Despite experiencing many adversities, American Indians/Alaska Natives (AI/ANs) have demonstrated tremendous resilience during the COVID-19 pandemic, drawing upon Indigenous determinants of health (IDOH) and Indigenous Nation-Building.
Our multidisciplinary team undertook this study to achieve two aims: 1) to determine the role of IDOH in tribal government policy and action that support Indigenous mental health and wellbeing, and in turn, resilience during the COVID-19 crisis; and 2) to document the impact of IDOH on Indigenous mental health, wellbeing, and resilience of four specific community groups, including first responders, educators, traditional knowledge holders and practitioners, and the substance abuse recovery community, living and/or working in or near three Native nations in Arizona.
To guide this study, we developed a conceptual framework based upon IDOH, Indigenous Nation-Building, and concepts of Indigenous Mental Wellbeing and Resilience. The research process was guided by the CARE Principles for Indigenous Data Governance to honor tribal and data sovereignty. Data were collected through a mixed methods research design - including interviews, talking circles, asset mapping, and coding of executive orders - that documented the contextual factors that contribute to mental health and wellbeing among Native nations. Special attention was placed on the assets and culturally, socially, and geographically distinct features of each Native nation and the communities within them. Our study was unique in that our research team consisted of predominantly Indigenous scholars and community researchers representing at least eight tribes and nations in the United States. The members of the team, regardless of whether they identified as Indigenous or non-Indigenous, have many collective years of experience working with Indigenous peoples and are committed to the health and wellbeing of tribal communities.
The number of participants enrolled in this study was 105 adults, with a total of 92 individuals interviewed and 13 individuals engaged in four talking circles. Due to time constraints, the team elected to host talking circles with only one nation, with participants ranging from 2-6 in each group. Currently, we are in the process of conducting a qualitative analysis of the transcribed narratives from the interviews, talking circles, and executive orders. These processes and outcomes will be described in future manuscripts.
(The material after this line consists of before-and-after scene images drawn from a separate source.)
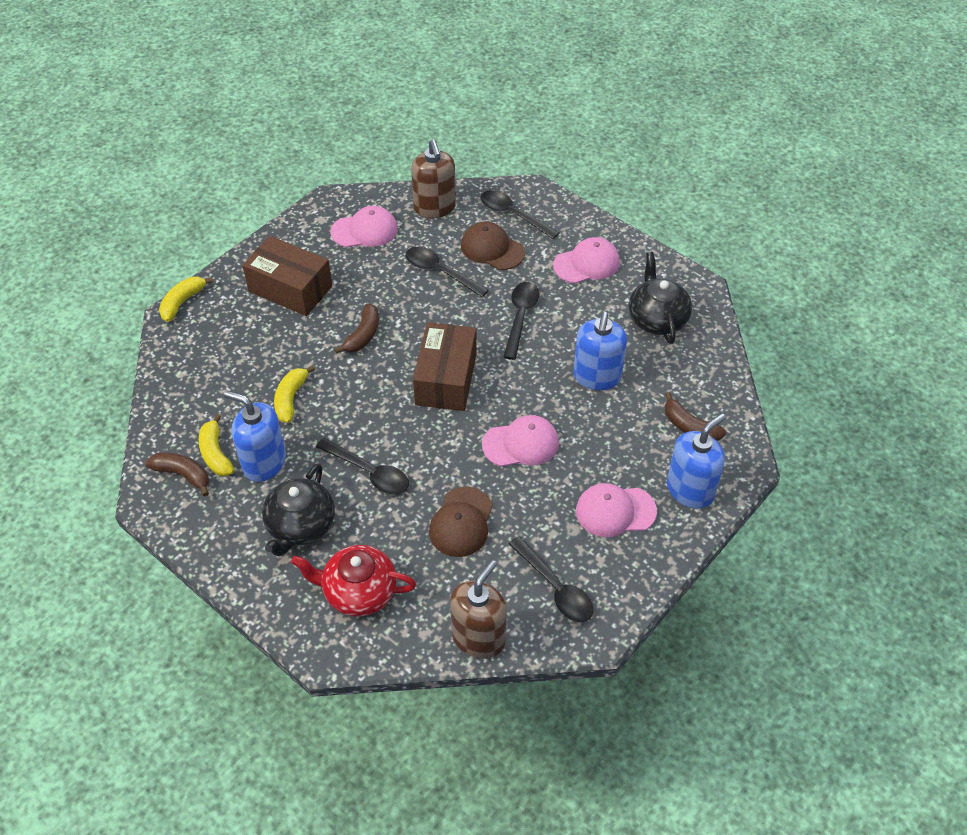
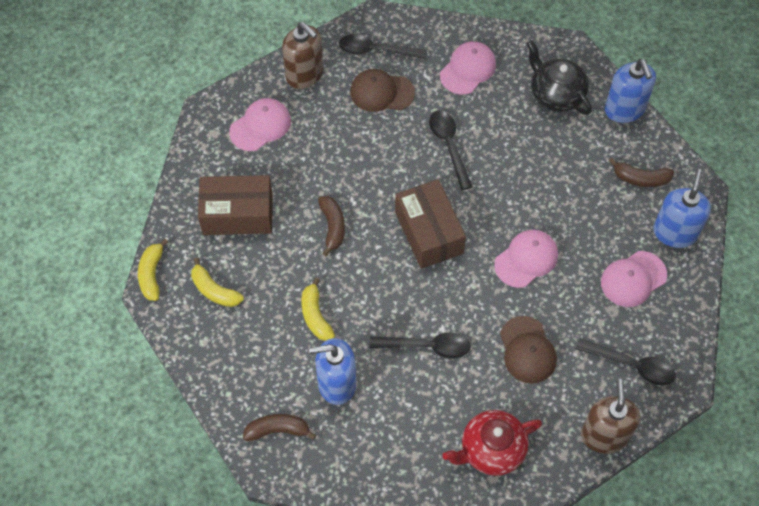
camera: 30 degrees left, 10 degrees up
(215, 453) = (290, 397): yellow banana -> yellow banana (214, 290)
(300, 526) = (406, 421): black teapot -> none
(440, 272) = (354, 135): black spoon -> none
(596, 377) = (544, 170): blue soap dispenser -> blue soap dispenser (624, 109)

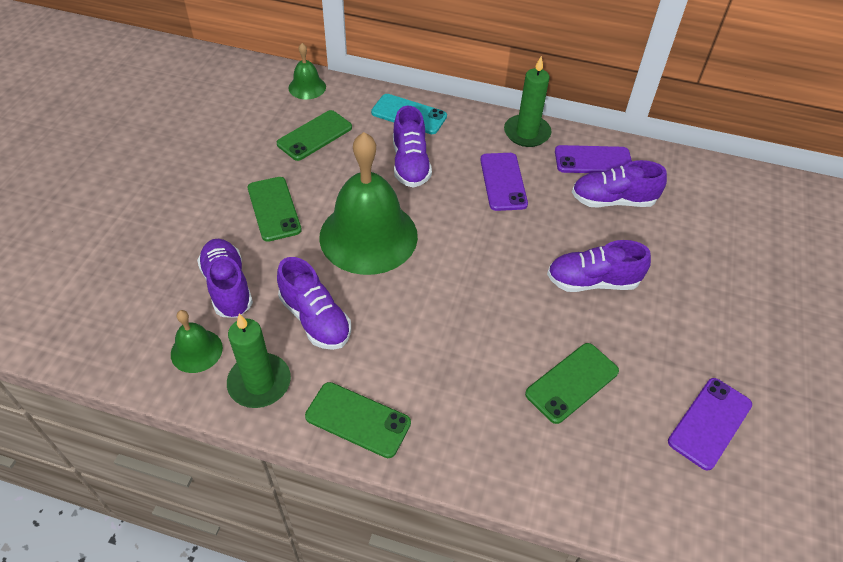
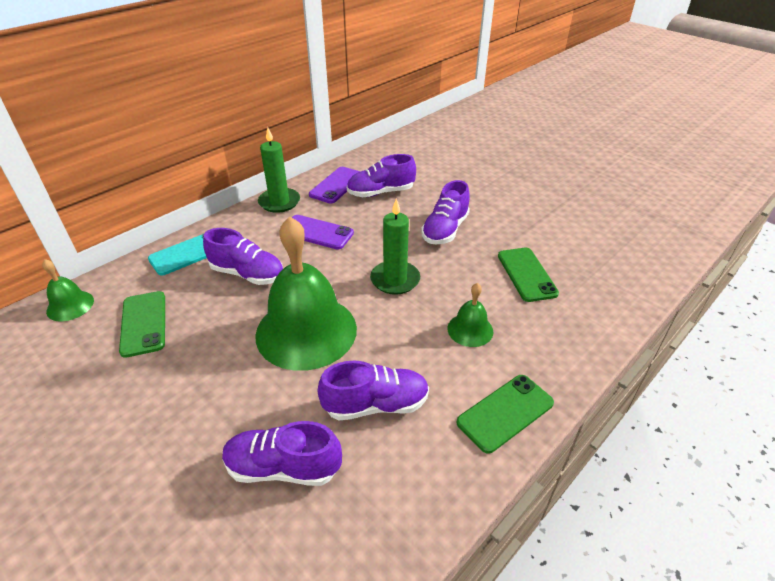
camera: 60 degrees left, 10 degrees down
(196, 350) = (351, 528): green bell -> green bell (470, 329)
(259, 383) = (426, 479): green candle -> green candle (395, 280)
(274, 209) = (210, 390): green phone -> none
(612, 200) = (380, 192): purple shoe -> purple shoe turned 45 degrees clockwise
(710, 423) = (584, 230): purple phone -> none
This community-engaged study lays the groundwork for future studies addressing Indigenous mental health, wellbeing, and resilience. Findings from this study will be shared through presentations and publications to larger Indigenous and non-Indigenous audiences; local recovery groups, treatment centers, and individuals in recovery; K-12 and higher education educators and administrators; directors of first responder agencies; traditional medicine practitioners; and elected community leaders. The findings will also be used to produce wellbeing and resilience education materials, such as print and digital toolkits, in-service training sessions, and future recommendations for stakeholder organizations.